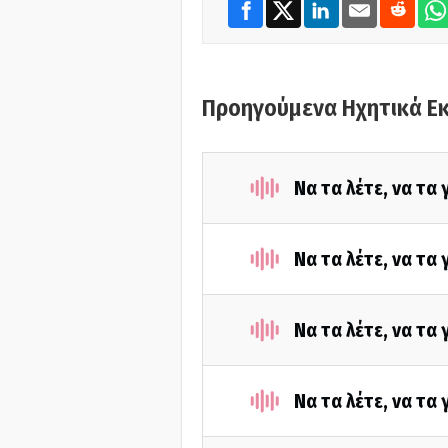
Προηγούμενα Ηχητικά Ε
Να τα λέτε, να τα
Να τα λέτε, να τα
Να τα λέτε, να τα
Να τα λέτε, να τα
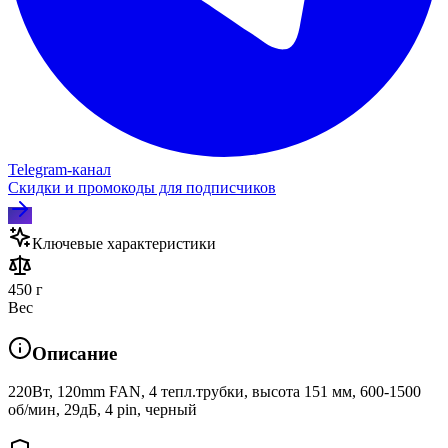
Telegram‑канал
Скидки и промокоды для подписчиков
Ключевые характеристики
450 г
Вес
Описание
220Вт, 120mm FAN, 4 тепл.трубки, высота 151 мм, 600-1500
об/мин, 29дБ, 4 pin, черный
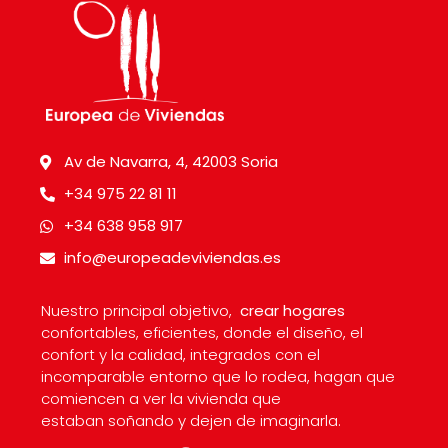
Av de Navarra, 4, 42003 Soria
+34 975 22 81 11
+34 638 958 917
info@europeadeviviendas.es
Nuestro principal objetivo,
crear hogares
confortables, eficientes, donde el diseño, el
confort y la calidad, integrados con el
incomparable entorno que lo rodea, hagan que
comiencen a ver la vivienda que
estaban soñando y dejen de imaginarla.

----

- _Activity_
Could the data above be returned in full, exactly, with every image left out?

- _Exercise response_
Προηγούμενα Ηχητικά Ε
Να τα λέτε, να τα
Να τα λέτε, να τα
Να τα λέτε, να τα
Να τα λέτε, να τα
Telegram‑канал
Скидки и промокоды для подписчиков
Ключевые характеристики
450 г
Вес
Описание
220Вт, 120mm FAN, 4 тепл.трубки, высота 151 мм, 600-1500
об/мин, 29дБ, 4 pin, черный
Av de Navarra, 4, 42003 Soria
+34 975 22 81 11
+34 638 958 917
info@europeadeviviendas.es
Nuestro principal objetivo,
crear hogares
confortables, eficientes, donde el diseño, el
confort y la calidad, integrados con el
incomparable entorno que lo rodea, hagan que
comiencen a ver la vivienda que
estaban soñando y dejen de imaginarla.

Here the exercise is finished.